Date: May 26
Author: Timothy Soar
The London commercial property market has been moving steadily toward refurbishment-led delivery as landlords respond to tighter ESG expectations, embodied-carbon scrutiny, planning realities and the growing commercial risk of obsolescence in older offices. That shift matters in a city like London because so much of its commercial fabric is already built. The opportunity is not abstract; it is sitting there in Georgian terraces, post-war frames and tired late-20th-century office stock that still contain enormous value: in their structure, their materials, their location and their cultural presence. The task now is to upgrade what exists. Done properly, refurbishment is not a compromise. It is a more exacting form of architectural intelligence.
I recently photographed two projects by Barr Gazetas that exemplify this approach: 42 Wigmore Street in Marylebone and15 Bonhill located between the City and Shoreditch. The value of these projects lies in their iterative intelligence. They don’t pretend that a single dramatic move can solve the environmental crisis. Instead they accumulate gains across many layers: retained structure, upgraded envelope, lower embodied carbon, all-electric services, efficient lighting, rainwater harvesting, cycle provision, showers, cleaner air, openable windows, biodiverse planting, greener roofs, external amenity, better circulation, and more durable communal space. That is how meaningful change often happens in the commercial city: not through one heroic flourish, but through a disciplined series of interlocking decisions.
That is where much of London’s best commercial work now sits: not in grand tabula-rasa gestures, but in careful acts of reconfiguration that preserve fabric and cut carbon while, crucially, showing how environmental performance and commercial value increasingly converge.
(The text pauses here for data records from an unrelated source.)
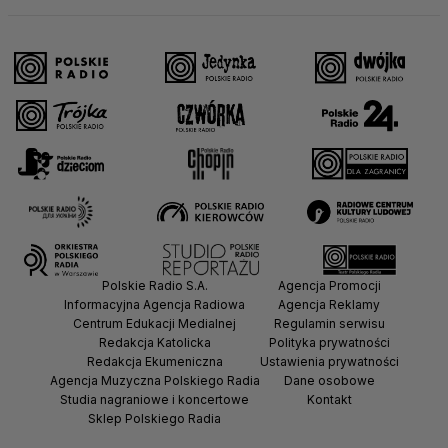
Polskie Radio S.A.
Agencja Promocji
Informacyjna Agencja Radiowa
Agencja Reklamy
Centrum Edukacji Medialnej
Regulamin serwisu
Redakcja Katolicka
Polityka prywatności
Redakcja Ekumeniczna
Ustawienia prywatności
Agencja Muzyczna Polskiego Radia
Dane osobowe
Studia nagraniowe i koncertowe
Kontakt
Sklep Polskiego Radia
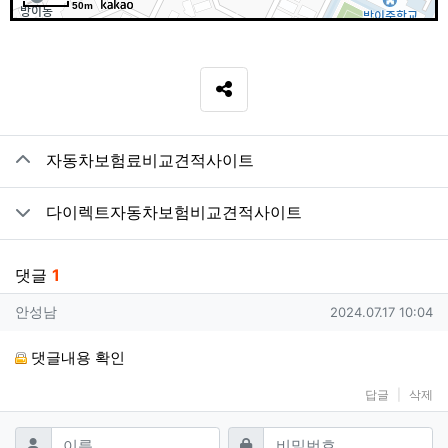
50m
SNS 공유
관련자료
자동차보험료비교견적사이트
다이렉트자동차보험비교견적사이트
댓글
1
안성남님의 댓글
작성일
안성남
2024.07.17 10:04
댓글내용 확인
답글
삭제
댓글쓰기
필수
필수
이름
비밀번호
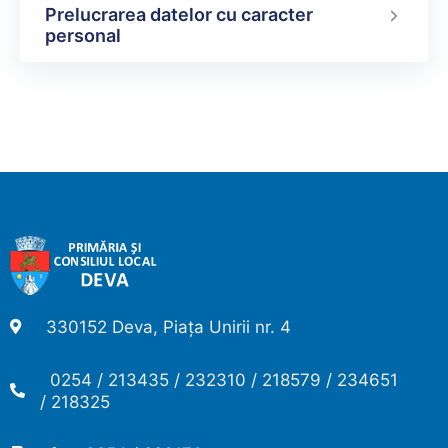
Prelucrarea datelor cu caracter
personal
330152 Deva, Piața Unirii nr. 4
0254 / 213435 / 232310 / 218579 / 234651
/ 218325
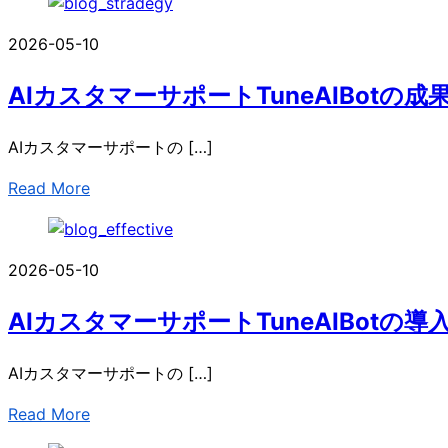
2026-05-10
AIカスタマーサポートTuneAIBotの
AIカスタマーサポートの […]
Read More
2026-05-10
AIカスタマーサポートTuneAIBotの
AIカスタマーサポートの […]
Read More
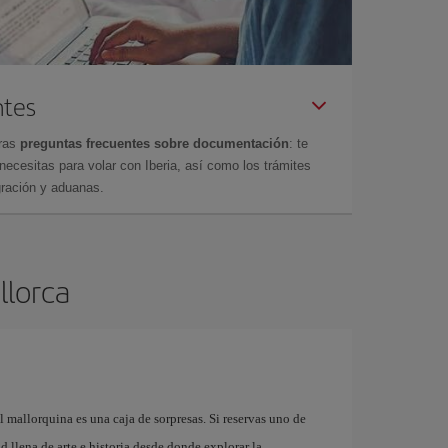
ntes
tras
preguntas frecuentes sobre documentación
: te
cesitas para volar con Iberia, así como los trámites
gración y aduanas.
llorca
l mallorquina es una caja de sorpresas. Si reservas uno de
 llena de arte e historia desde donde explorar la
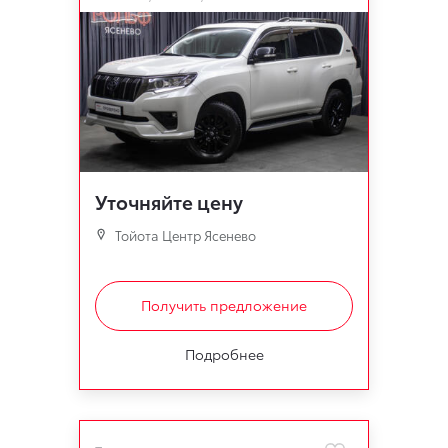
Уточняйте цену
Тойота Центр Ясенево
Получить предложение
Подробнее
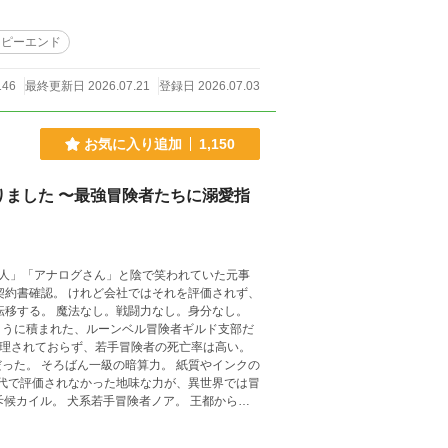
ッピーエンド
146
最終更新日 2026.07.21
登録日 2026.07.03
お気に入り追加
1,150
ました 〜最強冒険者たちに溺愛指
なし。身分なし。
ように積まれた、ルーンベル冒険者ギルド支部だ
ろばん一級の暗算力。 紙質やインクの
A remodelled façade that improves daylight and thermal performance is not only better for energy use; it also changes how a workplace is occupied and perceived. A relocated stair that turns an old lightwell into a daylit circulation route does not just optimise planning; it supports movement, visibility, social connection and reduced dependence on lifts. Roof terraces, courtyards, planted walls and biodiverse roofs are not decorative extras. In a dense city, they are part of the environmental recalibration of the office: mitigating heat, supporting urban greening, improving wellbeing and making workspaces more attractive to tenants.
In architecture, grand gestures are generally expensive – materially, financially and ecologically. They photograph well at first glance, but they can be extractive. Iterative moves are different. They work with the grain of a building. They accept constraint as a design condition. They see latent value in the ordinary. They ask what can be repaired, repositioned, opened up, insulated, replanted, re-serviced and re-inhabited. They understand that a regenerative future will not be built from exceptional new objects, but from the slow improvement of the city we already have.